Habrá críticas, se pedirán explicaciones y se buscará una respuesta ante la guerra política contra la oposición, que crecerá en intensidad en los próximos meses, y puede que alguno de los más fieles al Leónidas que había en La Moncloa se atreva a mencionar al Efialtes manchego, al que Sánchez ataca de forma directa sin nombrarlo. Emiliano García-Page será el “verso suelto” del cónclave socialista y, en esa soledad en la que vive, no ha dudado en aumentar su distancia con el presidente del Gobierno, consciente de que apoyar sin fisuras las actuaciones de los jueces, los fiscales, la Policía y la Guardia Civil con respecto a los sumarios y las actuaciones judiciales se considera poco menos que traición para la guardia pretoriana del secretario general.
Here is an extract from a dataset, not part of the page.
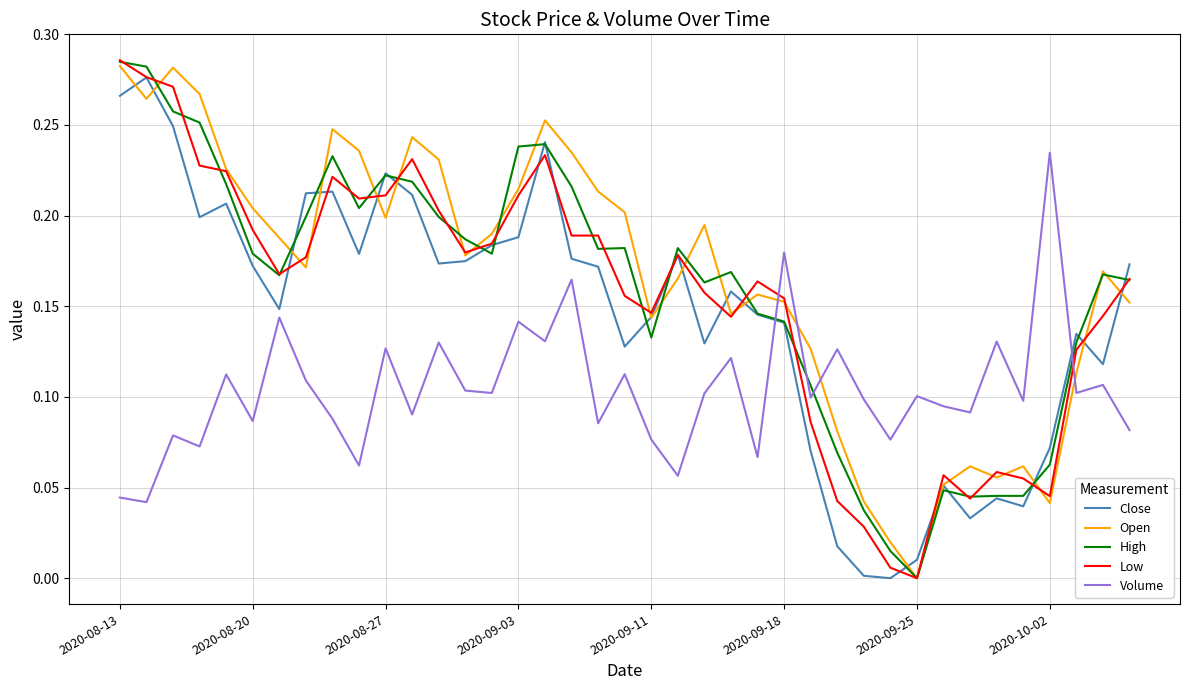

True or false: Close and Volume cross at least once.

True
Un Comité Federal duro y de carácter defensivo, convocado días antes del desastre electoral en Andalucía, en el que la presencia del expresidente Zapatero —si estaba prevista junto a la de María Jesús Montero— es muy difícil de mantener, ya que diez días antes habrá declarado ante el juez Calama y puede que el magistrado de la Audiencia Nacional le haya impuesto medidas cautelares. Sería una batalla contra las instituciones que Pedro Sánchez no puede afrontar.